#### What the exercise asks:
Rewrite the Bruins game recap starting with "The B’s were" and going on through "effort thus far.", putting "being knocked out" in place of "elimination".

#### Excerpted text:

Segment Open

When facing elimination, your next game has to be your best game. That certainly was the case for the Boston Bruins on Sunday.
The B’s were staring down elimination against the Toronto Maple Leafs in their first round Stanley Cup Playoff series, and they answered the bell.
The Bruins got key performances from its best players, something that has been missing for stretches of the series, and battled out a 4-2 Game 6 win at Scotiabank Arena.
All in all, Bruins coach Bruce Cassidy said it was Boston’s best effort thus far.
“To me it’s the best game we’ve played. I thought in Game 2 we were very good, I think it was an ornery response from a … just not a typical Bruins Game 1 playoff,” Cassidy said, referring to Boston’s 4-1 win in Game 2, on NESN’s postgame coverage. “Today was more the way we wanted it. We wanted to keep pucks alive with our (defense). I thought we were attacking the net better, just more overall of our identity.”
“We typically do have the shot advantage, we’re able to do that and force teams to breakaway and change and we regroup and attack,” he added. “Obviously, we’re desperate. This is the kind of thing we talked about yesterday, trying to hit our ceiling. As a coach you’re always looking for that. We got as close to it as I’ve seen in a long time.”
It certainly was the kind of desperation the Bruins had to play with, outshooting Toronto 41-24. Cassidy will be expecting a similar performance from his team in Game 7 on Tuesday.
Here are some more notes from Sunday’s Bruins-Maple Leafs game:
— It was a particularly solid afternoon for Boston’s defensemen, with Charlie McAvoy (24:06), Brandon Carlo (23:41) and Zdeno Chara (22:35) logging crucial minutes.

Segment Closed

#### Recorded data:
Segment Open

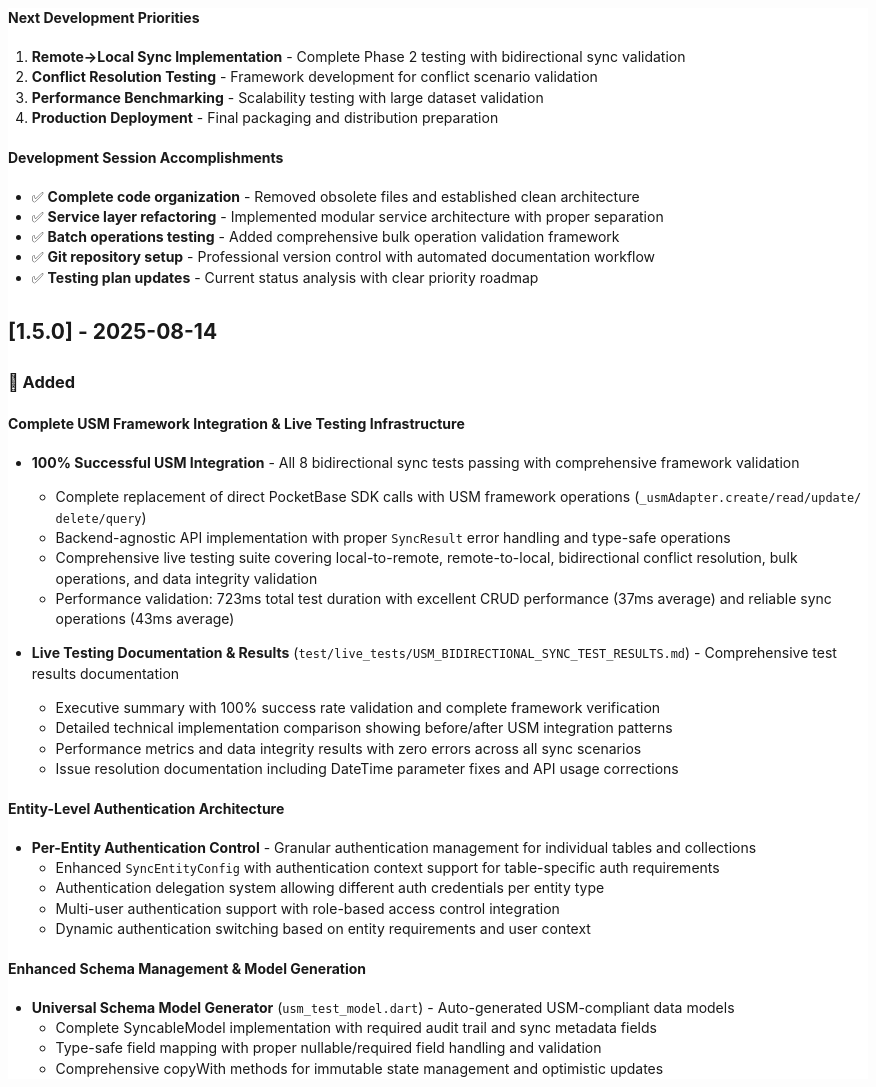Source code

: #### Next Development Priorities
1. **Remote→Local Sync Implementation** - Complete Phase 2 testing with bidirectional sync validation
2. **Conflict Resolution Testing** - Framework development for conflict scenario validation
3. **Performance Benchmarking** - Scalability testing with large dataset validation
4. **Production Deployment** - Final packaging and distribution preparation

#### Development Session Accomplishments
- ✅ **Complete code organization** - Removed obsolete files and established clean architecture
- ✅ **Service layer refactoring** - Implemented modular service architecture with proper separation
- ✅ **Batch operations testing** - Added comprehensive bulk operation validation framework
- ✅ **Git repository setup** - Professional version control with automated documentation workflow
- ✅ **Testing plan updates** - Current status analysis with clear priority roadmap

## [1.5.0] - 2025-08-14

### 🎉 Added

#### Complete USM Framework Integration & Live Testing Infrastructure
- **100% Successful USM Integration** - All 8 bidirectional sync tests passing with comprehensive framework validation
  - Complete replacement of direct PocketBase SDK calls with USM framework operations (`_usmAdapter.create/read/update/delete/query`)
  - Backend-agnostic API implementation with proper `SyncResult` error handling and type-safe operations
  - Comprehensive live testing suite covering local-to-remote, remote-to-local, bidirectional conflict resolution, bulk operations, and data integrity validation
  - Performance validation: 723ms total test duration with excellent CRUD performance (37ms average) and reliable sync operations (43ms average)

- **Live Testing Documentation & Results** (`test/live_tests/USM_BIDIRECTIONAL_SYNC_TEST_RESULTS.md`) - Comprehensive test results documentation
  - Executive summary with 100% success rate validation and complete framework verification
  - Detailed technical implementation comparison showing before/after USM integration patterns
  - Performance metrics and data integrity results with zero errors across all sync scenarios
  - Issue resolution documentation including DateTime parameter fixes and API usage corrections

#### Entity-Level Authentication Architecture
- **Per-Entity Authentication Control** - Granular authentication management for individual tables and collections
  - Enhanced `SyncEntityConfig` with authentication context support for table-specific auth requirements
  - Authentication delegation system allowing different auth credentials per entity type
  - Multi-user authentication support with role-based access control integration
  - Dynamic authentication switching based on entity requirements and user context
#### Enhanced Schema Management & Model Generation
- **Universal Schema Model Generator** (`usm_test_model.dart`) - Auto-generated USM-compliant data models
  - Complete SyncableModel implementation with required audit trail and sync metadata fields
  - Type-safe field mapping with proper nullable/required field handling and validation
  - Comprehensive copyWith methods for immutable state management and optimistic updates
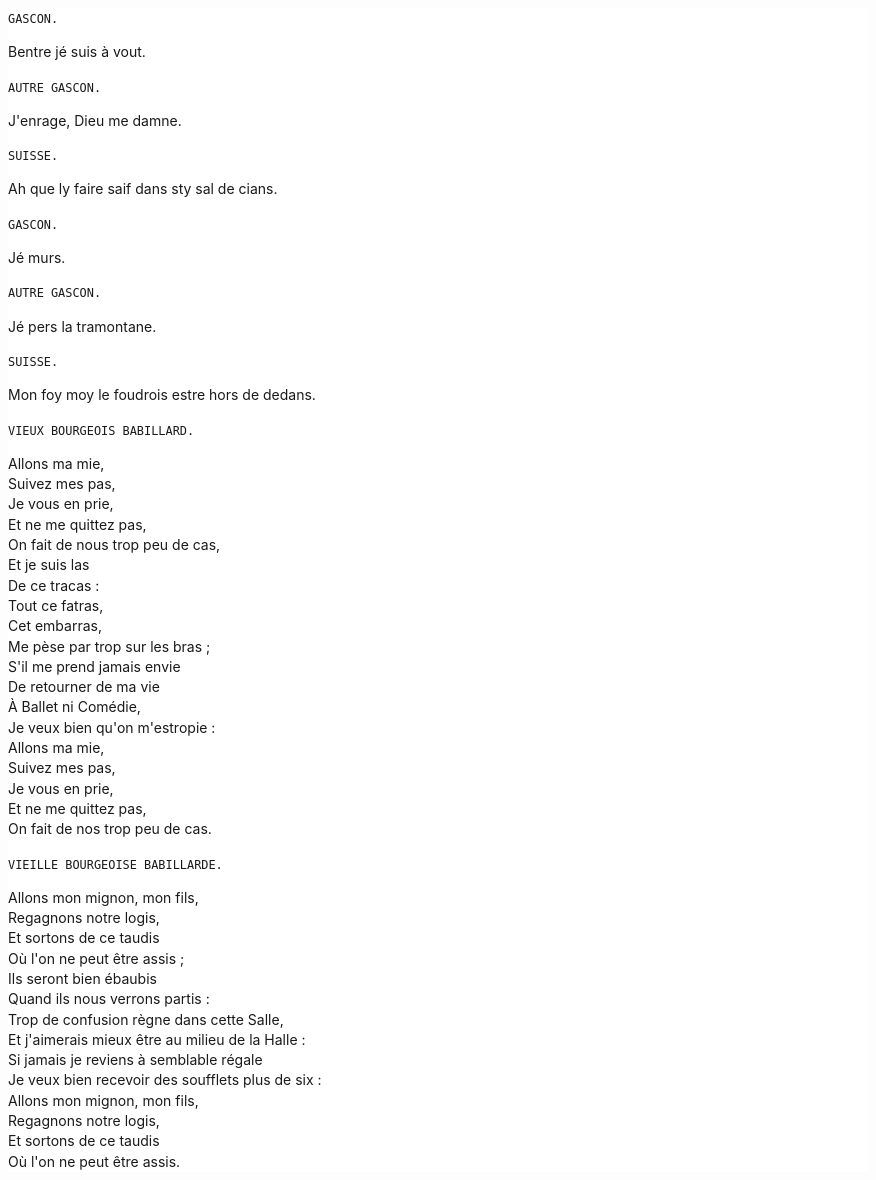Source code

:     GASCON.
Bentre jé suis à vout.  

    AUTRE GASCON.
J'enrage, Dieu me damne.  

    SUISSE.
Ah que ly faire saif dans sty sal de cians.  

    GASCON.
Jé murs.  

    AUTRE GASCON.
Jé pers la tramontane.  

    SUISSE.
Mon foy moy le foudrois estre hors de dedans.  

    VIEUX BOURGEOIS BABILLARD.
Allons ma mie,  
Suivez mes pas,  
Je vous en prie,  
Et ne me quittez pas,  
On fait de nous trop peu de cas,  
Et je suis las  
De ce tracas :  
Tout ce fatras,  
Cet embarras,  
Me pèse par trop sur les bras ;  
S'il me prend jamais envie  
De retourner de ma vie  
À Ballet ni Comédie,  
Je veux bien qu'on m'estropie :  
Allons ma mie,  
Suivez mes pas,  
Je vous en prie,  
Et ne me quittez pas,  
On fait de nos trop peu de cas.  

    VIEILLE BOURGEOISE BABILLARDE.
Allons mon mignon, mon fils,  
Regagnons notre logis,  
Et sortons de ce taudis  
Où l'on ne peut être assis ;  
Ils seront bien ébaubis  
Quand ils nous verrons partis :  
Trop de confusion règne dans cette Salle,  
Et j'aimerais mieux être au milieu de la Halle :  
Si jamais je reviens à semblable régale  
Je veux bien recevoir des soufflets plus de six :  
Allons mon mignon, mon fils,  
Regagnons notre logis,  
Et sortons de ce taudis  
Où l'on ne peut être assis.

Segment Closed

#### Solution to this task:
The B’s were staring down being knocked out against the Toronto Maple Leafs in their first round Stanley Cup Playoff series, and they answered the bell.
The Bruins got key performances from its best players, something that has been missing for stretches of the series, and battled out a 4-2 Game 6 win at Scotiabank Arena.
All in all, Bruins coach Bruce Cassidy said it was Boston’s best effort thus far.